TASK
Return the complete listing that follows, with each line reproduced exactly.

———

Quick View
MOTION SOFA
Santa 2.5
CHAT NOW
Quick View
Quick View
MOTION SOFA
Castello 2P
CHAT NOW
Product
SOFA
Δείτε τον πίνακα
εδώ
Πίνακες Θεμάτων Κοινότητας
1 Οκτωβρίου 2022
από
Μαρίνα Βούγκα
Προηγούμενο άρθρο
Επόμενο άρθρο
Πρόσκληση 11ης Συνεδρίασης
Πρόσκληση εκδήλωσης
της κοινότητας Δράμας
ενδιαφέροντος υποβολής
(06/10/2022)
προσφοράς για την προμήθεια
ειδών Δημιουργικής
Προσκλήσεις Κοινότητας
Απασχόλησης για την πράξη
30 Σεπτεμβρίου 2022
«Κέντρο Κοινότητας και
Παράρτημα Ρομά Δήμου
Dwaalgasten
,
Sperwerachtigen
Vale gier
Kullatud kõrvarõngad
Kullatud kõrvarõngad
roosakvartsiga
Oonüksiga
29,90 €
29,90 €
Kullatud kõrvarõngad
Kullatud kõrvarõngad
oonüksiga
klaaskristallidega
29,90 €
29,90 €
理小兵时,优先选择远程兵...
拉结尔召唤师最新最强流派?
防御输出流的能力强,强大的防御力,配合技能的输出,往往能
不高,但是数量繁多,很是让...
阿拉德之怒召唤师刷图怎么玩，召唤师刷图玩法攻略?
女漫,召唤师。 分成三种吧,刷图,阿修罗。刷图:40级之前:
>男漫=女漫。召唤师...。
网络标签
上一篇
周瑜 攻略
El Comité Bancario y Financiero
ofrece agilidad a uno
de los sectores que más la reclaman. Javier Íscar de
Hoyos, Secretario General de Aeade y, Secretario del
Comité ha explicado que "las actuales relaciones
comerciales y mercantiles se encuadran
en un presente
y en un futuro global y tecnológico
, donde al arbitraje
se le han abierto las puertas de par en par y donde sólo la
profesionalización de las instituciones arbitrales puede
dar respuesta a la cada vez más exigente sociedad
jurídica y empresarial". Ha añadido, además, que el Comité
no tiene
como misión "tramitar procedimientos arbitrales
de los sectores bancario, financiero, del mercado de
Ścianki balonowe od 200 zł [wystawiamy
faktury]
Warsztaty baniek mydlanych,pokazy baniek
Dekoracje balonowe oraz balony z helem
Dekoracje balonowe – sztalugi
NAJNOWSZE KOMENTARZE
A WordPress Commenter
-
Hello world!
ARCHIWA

———

SOLUTION TO THIS TASK
Quick View
MOTION SOFA
Santa 2.5
CHAT NOW
Quick View
Quick View
MOTION SOFA
Castello 2P
CHAT NOW
Product
SOFA
Δείτε τον πίνακα
εδώ
Πίνακες Θεμάτων Κοινότητας
1 Οκτωβρίου 2022
από
Μαρίνα Βούγκα
Προηγούμενο άρθρο
Επόμενο άρθρο
Πρόσκληση 11ης Συνεδρίασης
Πρόσκληση εκδήλωσης
της κοινότητας Δράμας
ενδιαφέροντος υποβολής
(06/10/2022)
προσφοράς για την προμήθεια
ειδών Δημιουργικής
Προσκλήσεις Κοινότητας
Απασχόλησης για την πράξη
30 Σεπτεμβρίου 2022
«Κέντρο Κοινότητας και
Παράρτημα Ρομά Δήμου
Dwaalgasten
,
Sperwerachtigen
Vale gier
Kullatud kõrvarõngad
Kullatud kõrvarõngad
roosakvartsiga
Oonüksiga
29,90 €
29,90 €
Kullatud kõrvarõngad
Kullatud kõrvarõngad
oonüksiga
klaaskristallidega
29,90 €
29,90 €
理小兵时,优先选择远程兵...
拉结尔召唤师最新最强流派?
防御输出流的能力强,强大的防御力,配合技能的输出,往往能
不高,但是数量繁多,很是让...
阿拉德之怒召唤师刷图怎么玩，召唤师刷图玩法攻略?
女漫,召唤师。 分成三种吧,刷图,阿修罗。刷图:40级之前:
>男漫=女漫。召唤师...。
网络标签
上一篇
周瑜 攻略
El Comité Bancario y Financiero
ofrece agilidad a uno
de los sectores que más la reclaman. Javier Íscar de
Hoyos, Secretario General de Aeade y, Secretario del
Comité ha explicado que "las actuales relaciones
comerciales y mercantiles se encuadran
en un presente
y en un futuro global y tecnológico
, donde al arbitraje
se le han abierto las puertas de par en par y donde sólo la
profesionalización de las instituciones arbitrales puede
dar respuesta a la cada vez más exigente sociedad
jurídica y empresarial". Ha añadido, además, que el Comité
no tiene
como misión "tramitar procedimientos arbitrales
de los sectores bancario, financiero, del mercado de
Ścianki balonowe od 200 zł [wystawiamy
faktury]
Warsztaty baniek mydlanych,pokazy baniek
Dekoracje balonowe oraz balony z helem
Dekoracje balonowe – sztalugi
NAJNOWSZE KOMENTARZE
A WordPress Commenter
-
Hello world!
ARCHIWA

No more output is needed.